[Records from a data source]
━━━━━━━━━━━━━━━━
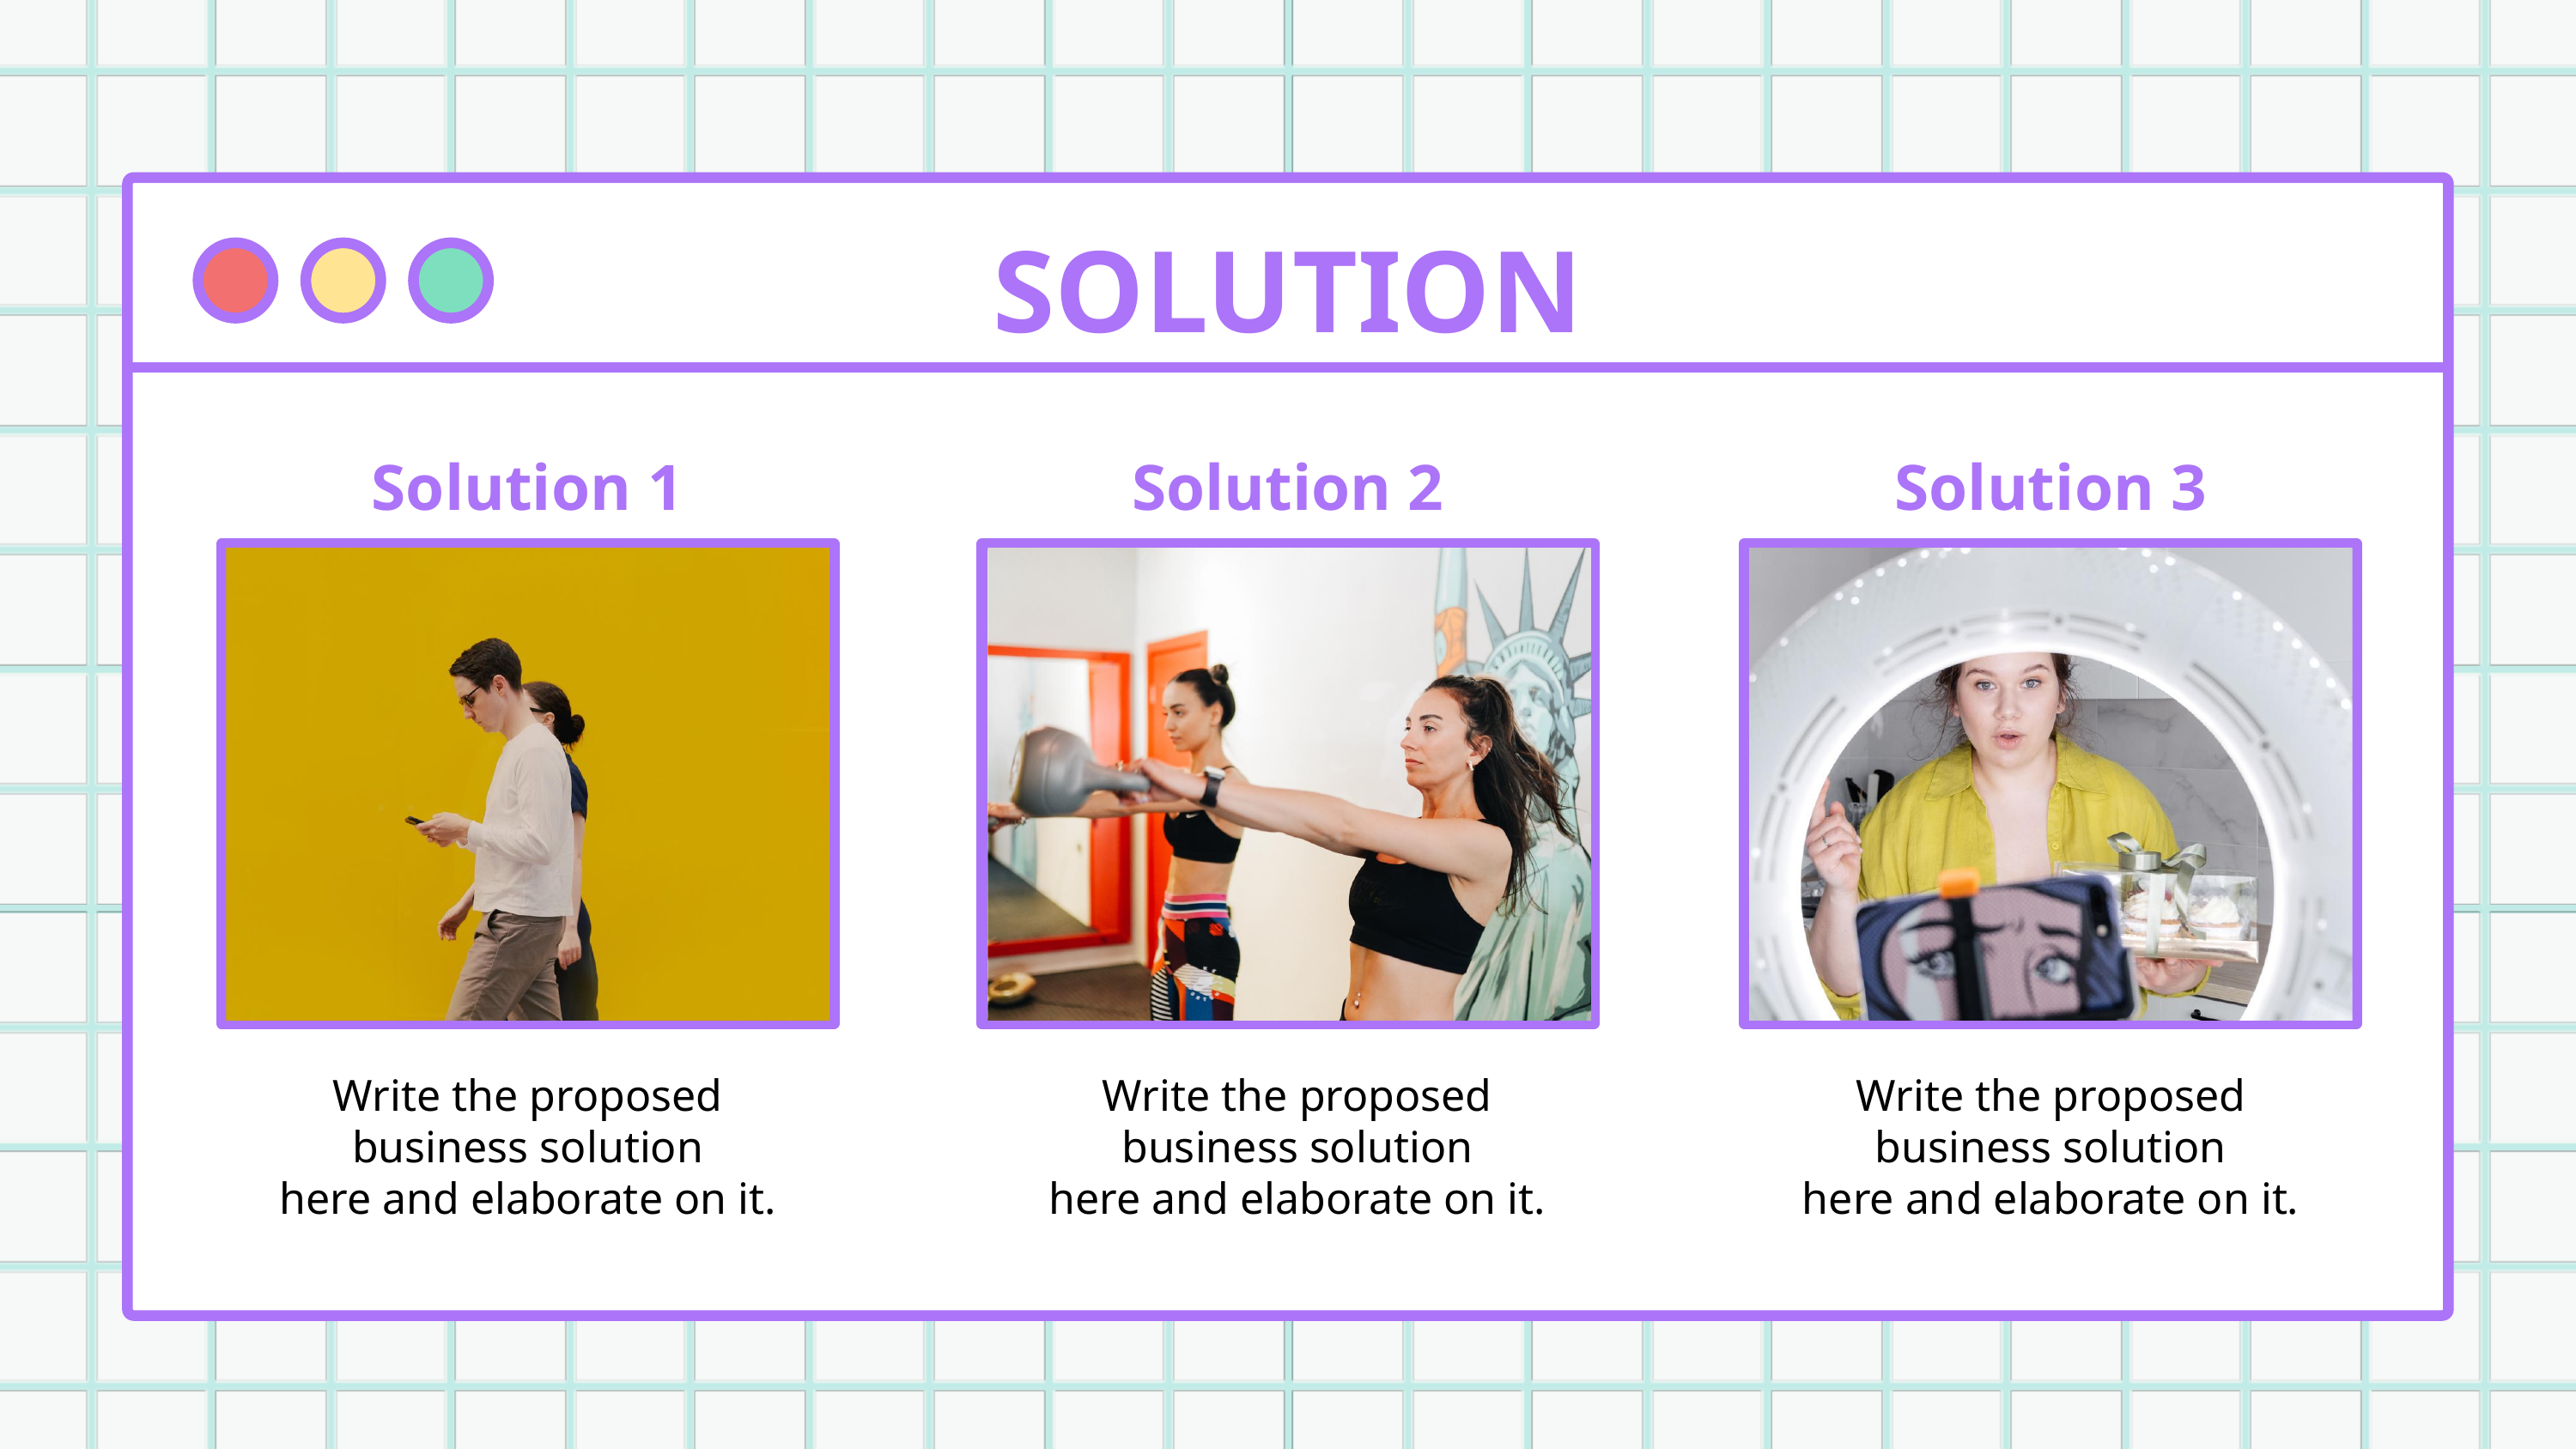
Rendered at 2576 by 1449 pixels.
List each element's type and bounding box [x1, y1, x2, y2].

text_box [127, 177, 2449, 1316]
picture [987, 548, 1592, 1021]
text_box [981, 532, 1595, 1024]
text_box [0, 0, 2576, 1449]
text_box [1744, 532, 2357, 552]
text_box [221, 532, 835, 1024]
picture [226, 548, 830, 1021]
picture [1748, 548, 2353, 1021]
━━━━━━━━━━━━━━━━
- Exercise prompt -
Output the records exactly, and let none of their pictures appear in the copy.

- Task solution -
Rendered at 2576 by 1449 pixels.
List each element's type and bounding box [x1, y1, x2, y2].

text_box [127, 177, 2449, 1316]
picture [987, 548, 1592, 1021]
text_box [981, 532, 1595, 1024]
text_box [0, 0, 2576, 1449]
text_box [1744, 532, 2357, 552]
text_box [221, 532, 835, 1024]
picture [226, 548, 830, 1021]
picture [1748, 548, 2353, 1021]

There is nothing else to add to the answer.